Cleveland (92.3 the Fan) – All seemed well when Danny Salazar got through the first inning unscathed. The righty then went on to allow four home runs, all solo shots, despite striking out nine Rays in five innings of work.
Manager Terry Francona was perplexed by Salazar’s early season troubles, citing those nine strikeouts, and both manager and player noted the starter’s increase in strikes. He threw 62 of 90 pitches over the plate, but not enough of them, approximately four too few, were quality strikes.
“I thought he came out of the gate and tried to find his stuff early,” Francona said. “It’s just, when he made a mistake, he really paid for it.”
Perhaps Tuesday night was not the best time for Salazar to try and throw strikes. The Rays are last in baseball in contact percentage (72.5%, almost 3 percentage points behind the Rangers) and swinging strike percentage (13%). Perhaps the 2016 All-Star could have used a little bit of that effective wildness.
The main culprit in the aggressive Rays lineup, Corey Dickerson, swings at the most pitches outside of the zone in baseball at 46.4%. His swinging strike percentage is 16th at 14.5%, and he swings at the third-highest percentage of pitches he sees overall at 58%.
It was not that Salazar did not know this, acknowledging how swing-happy Kevin Cash’s lineup is.
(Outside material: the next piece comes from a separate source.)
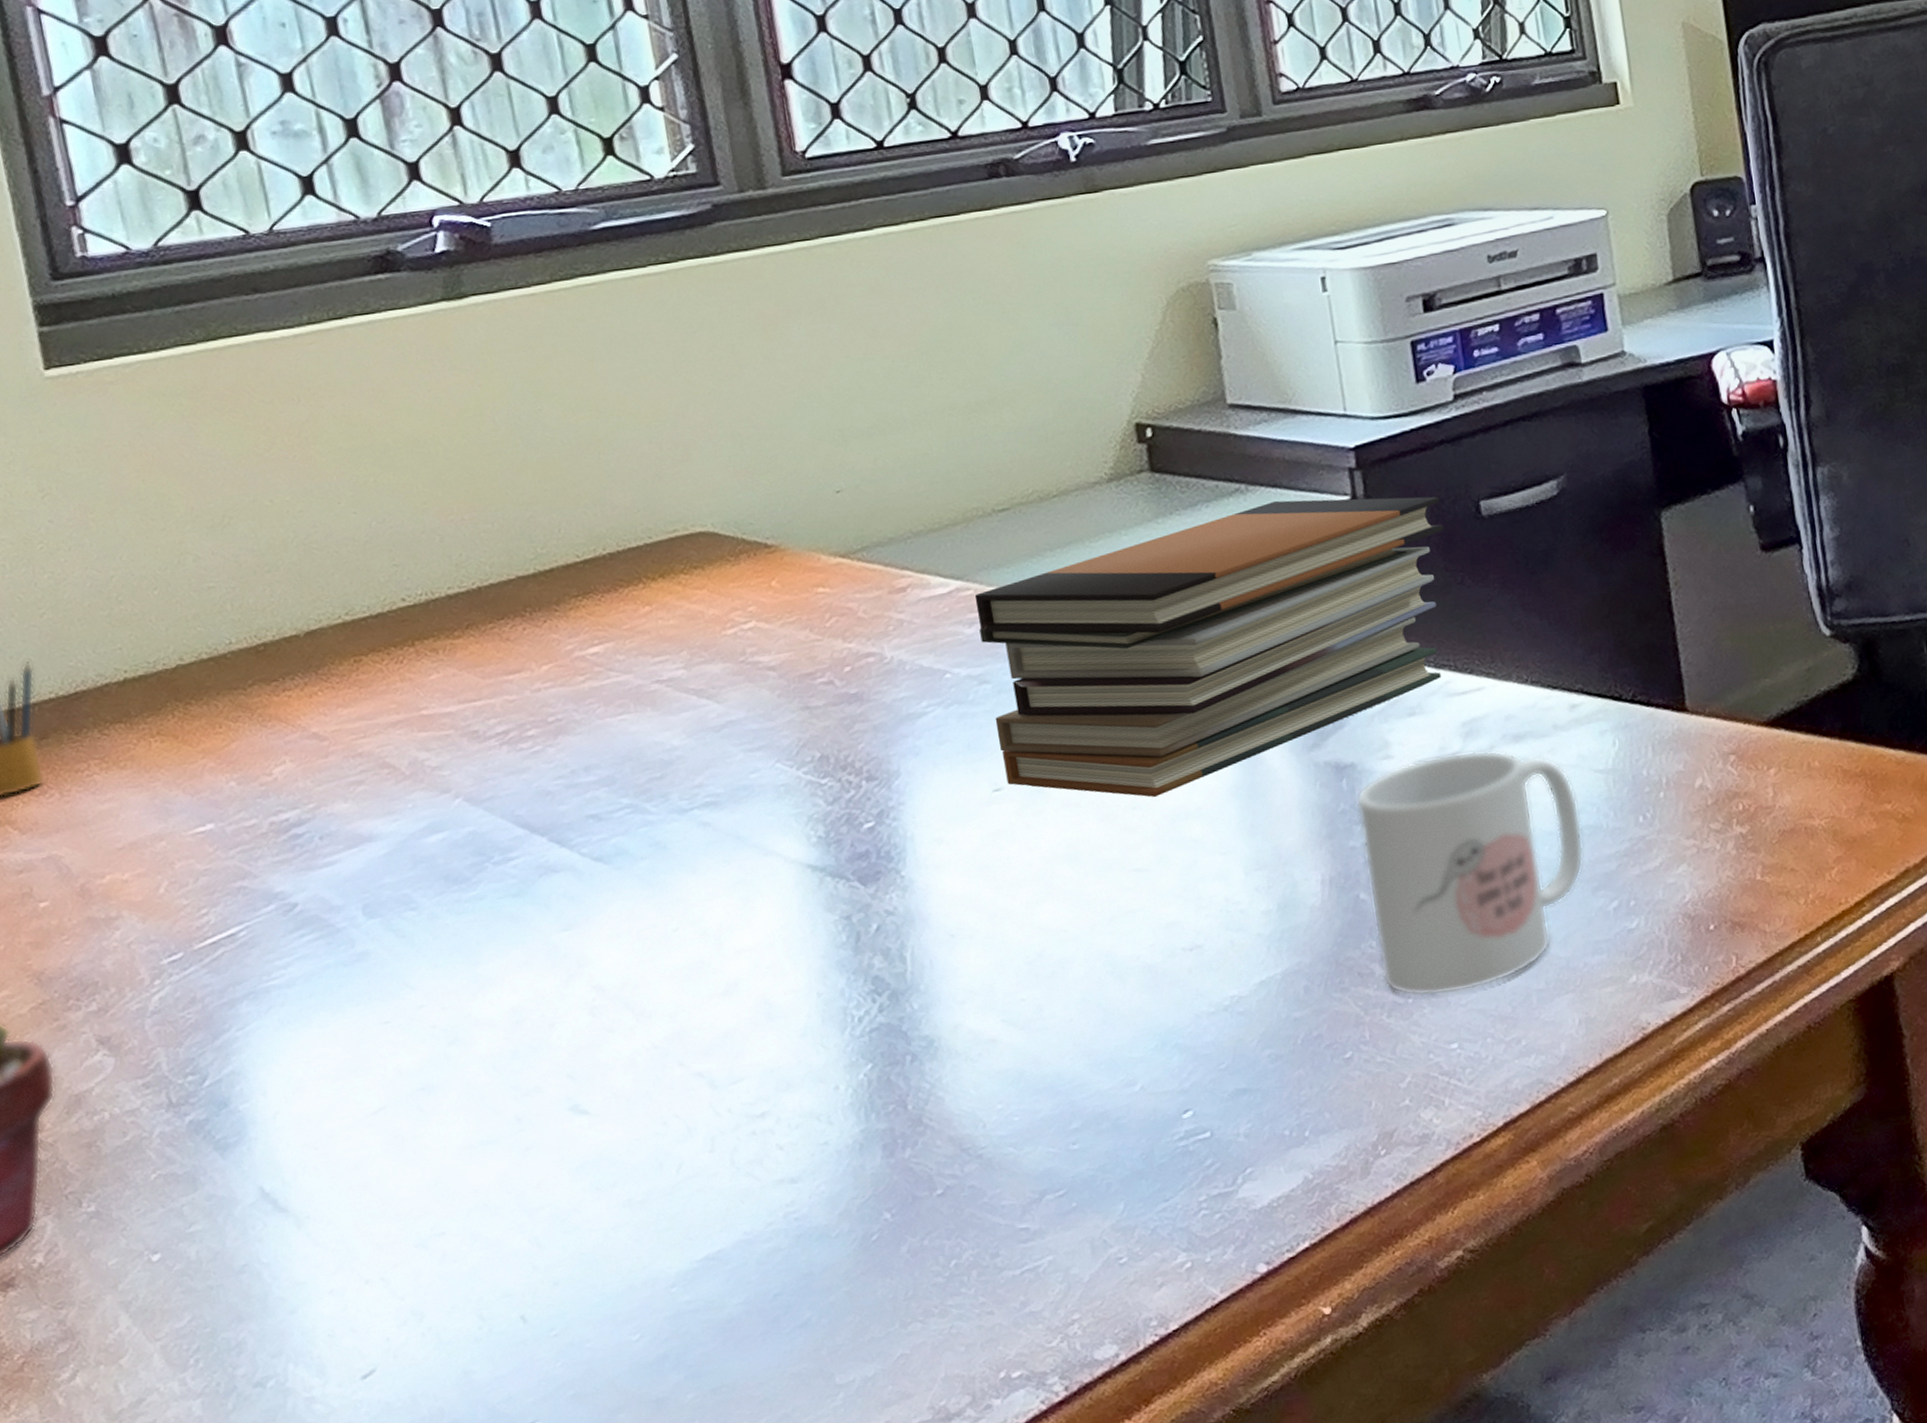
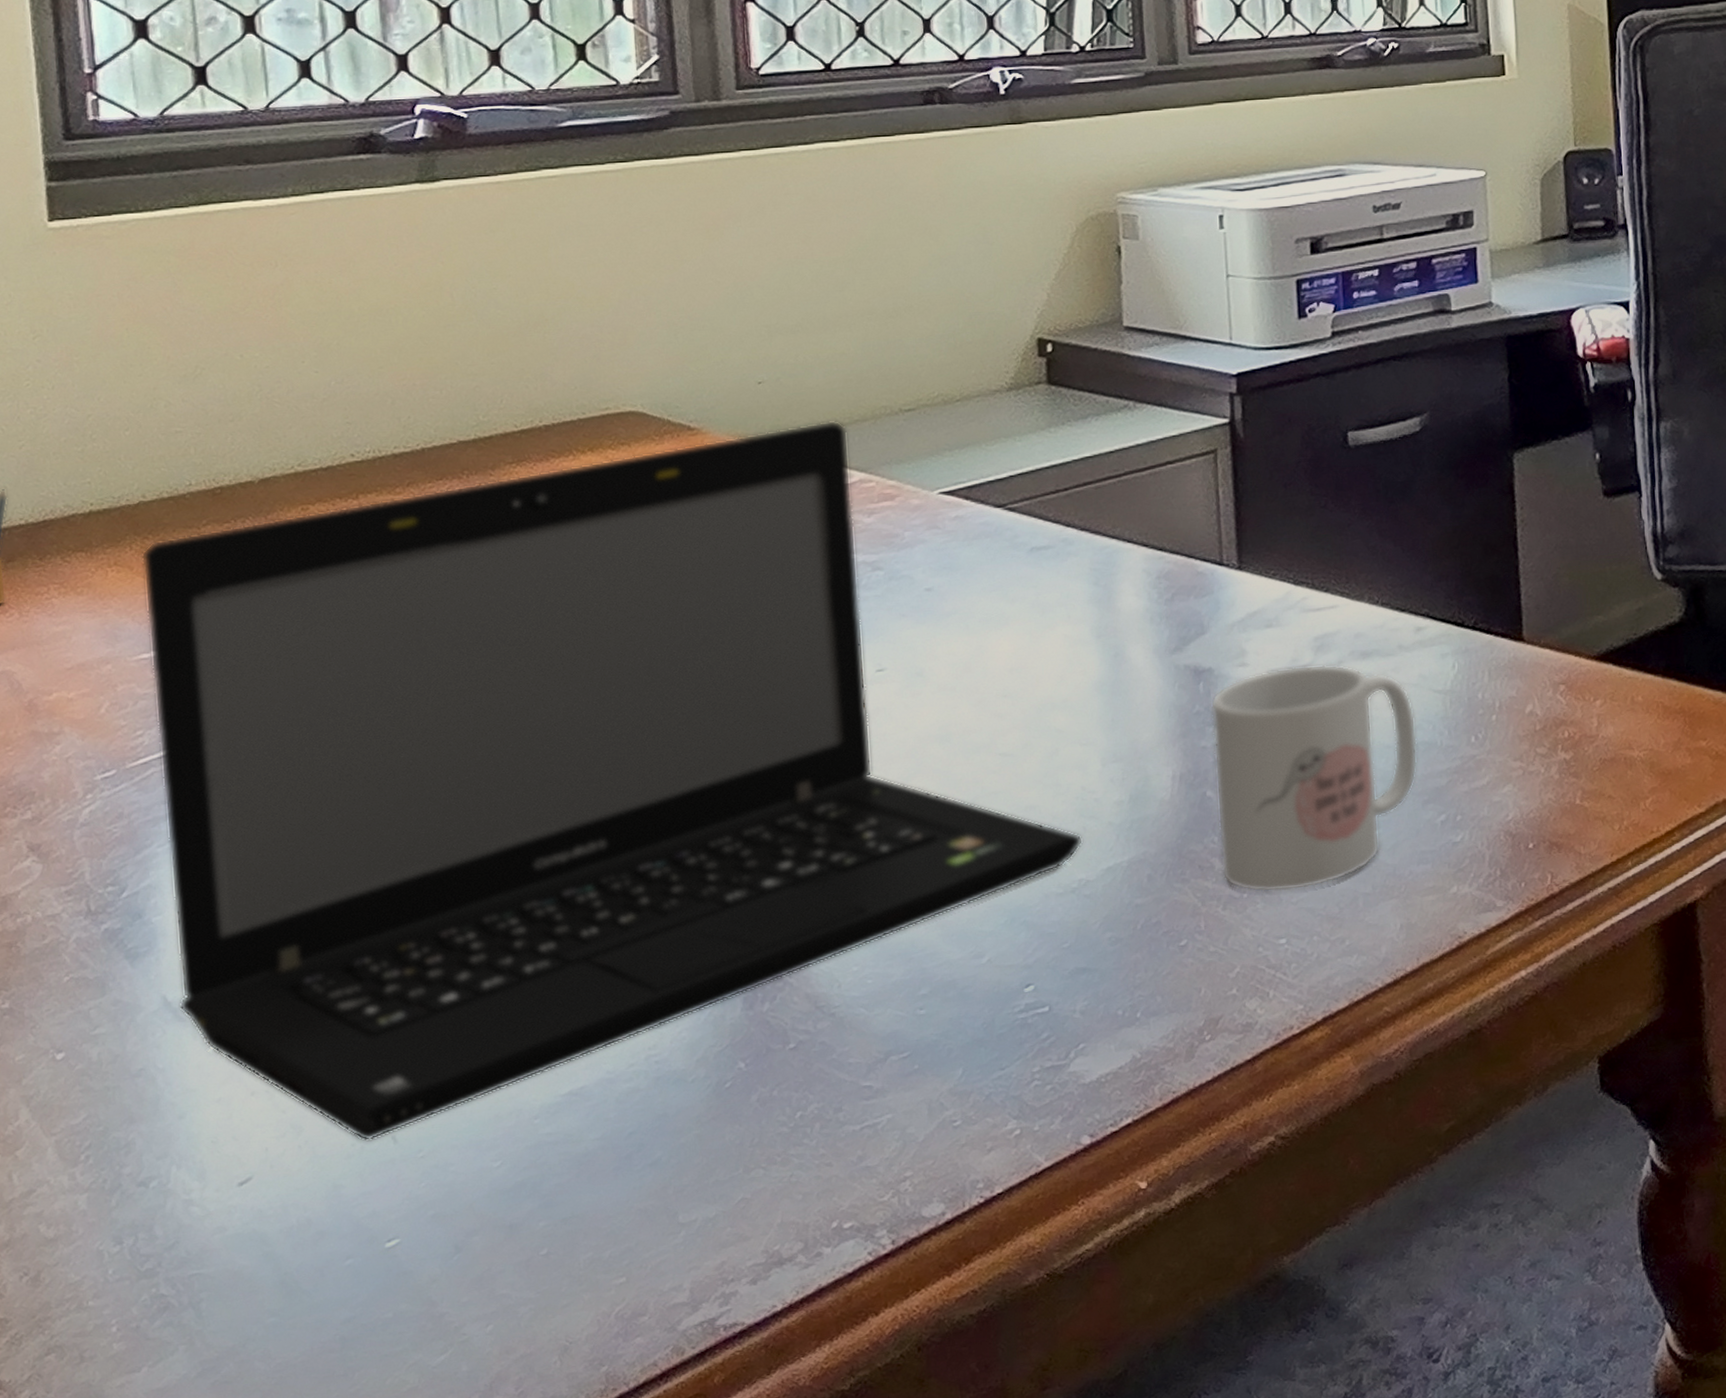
laptop: none [185,526,1232,1324] -> present [141,420,1084,1142]
book stack: present [974,496,1444,797] -> none [876,418,1313,687]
“They’re a really aggressive team,” he said. “Every time I miss a spot, that’s what’s going to happen.”
Catcher Yan Gomes was asked about whether or not the team changes their approach to a lineup based on their aggression. He declined to look at it in that wide of a scope, but said it is more dependent on the pitcher.
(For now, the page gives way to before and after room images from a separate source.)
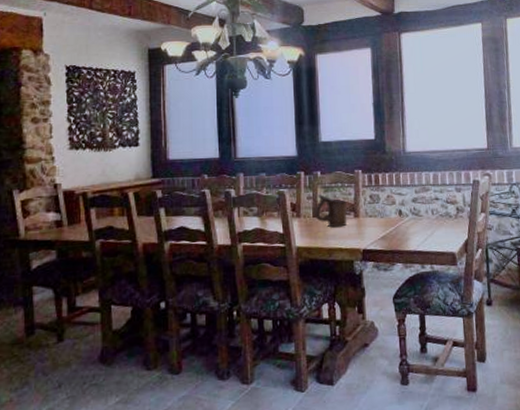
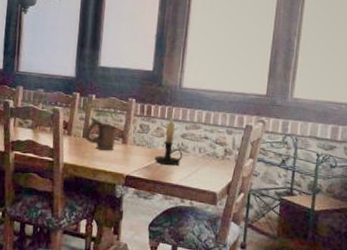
candle holder: none [388,182,417,233] -> present [154,117,183,167]

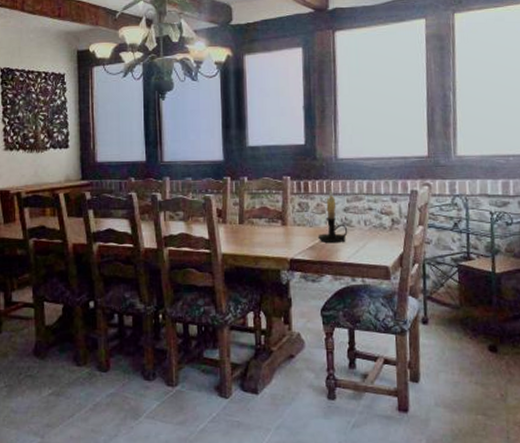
ceramic pitcher: present [84,117,118,151] -> none [240,201,275,235]

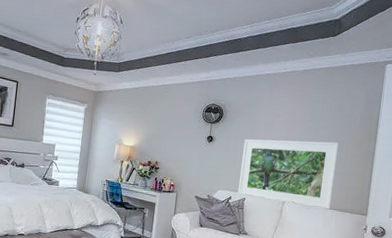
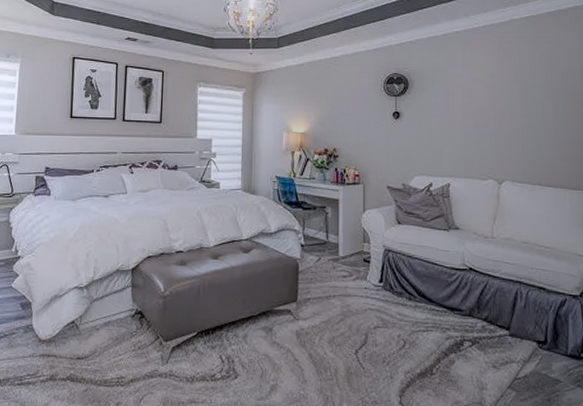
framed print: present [237,138,340,210] -> none [439,104,562,189]

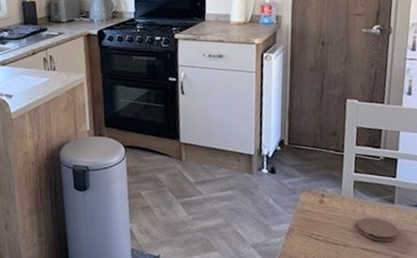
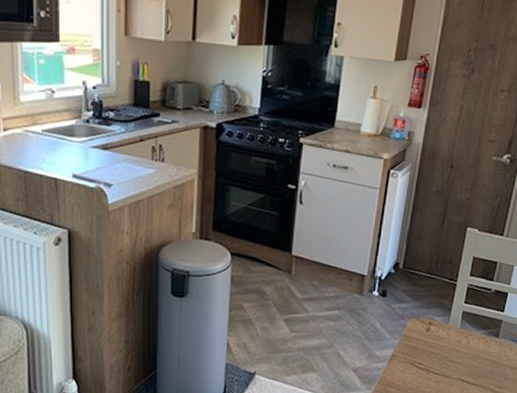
coaster: present [357,217,399,242] -> none [459,349,499,375]

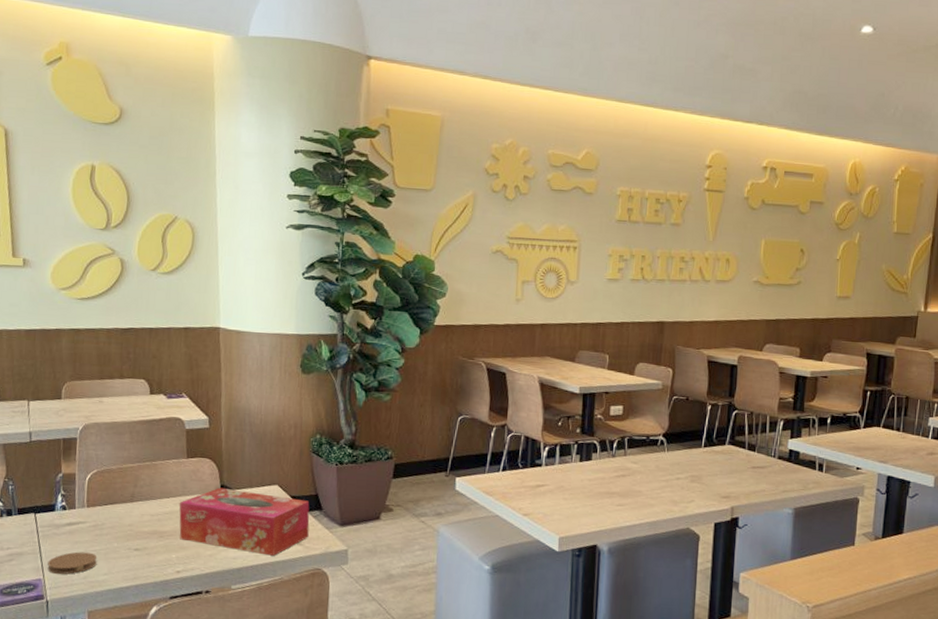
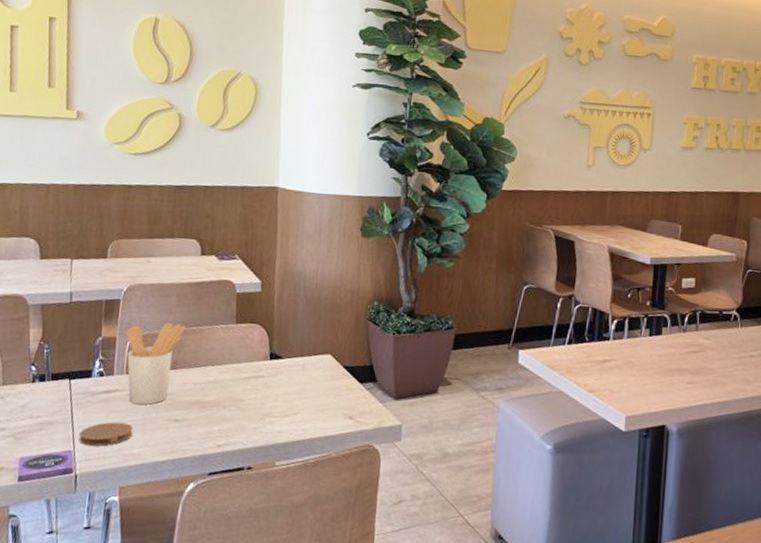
utensil holder: none [83,459,139,535] -> present [125,323,185,405]
tissue box: present [179,487,310,556] -> none [223,355,364,430]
“Wherever the team is, we’re going to attack with our strength, and if it’s something that points out,” Gomes said. “Something that we’re going to be looking into, how aggressive they get, a lot of times teams make adjustments or try to make adjustments against us, we’ll just have to make an adjustment during the game.”
The 2016 All-Star came into the game with the lowest usage of his four-seam fastball by far, 25.3% comparted to 55.5% a year ago, and a heightened use of his two-seamer at 29.7%, compared to a career-high 18.1% in 2015.
The results had not been good, entering the night with the lowest pitch value on his primary pitch to date. That number didn’t get better, with three of the four big flies coming on his fastball, all low and away. The other was a slider left up to C Derek Norris.
“I missed spots with all of them,” Salazar said. “It doesn’t matter. The way I feel right now, it doesn’t matter what I do out there. They looked so comfortable against me today. The first inning, it was like, ‘I got this.’ But then after that, they got too comfortable.
Salazar may have been missing his spots, but missed them in an area where he has had success. Especially against right-handers, the low and away pitch has been key for the righty, though most likely because of the success of his changeup and slider.
The issue may still be with his fastball, and being able to work off of it. While the off-speed stuff has had higher returns, the Rays at least have been sitting on the hard stuff. That is where the long-balls came on Tuesday, and Salazar admitted his faith in himself is down.
“When you’re on the mound, you need to have confidence in your stuff,” he said. “When they start hitting it, that’s when I’m losing that confidence in myself or in my stuff. That might be what’s having me struggle right now. I’m going to keep working the way I’m doing it right now and I’m going to keep being aggressive.”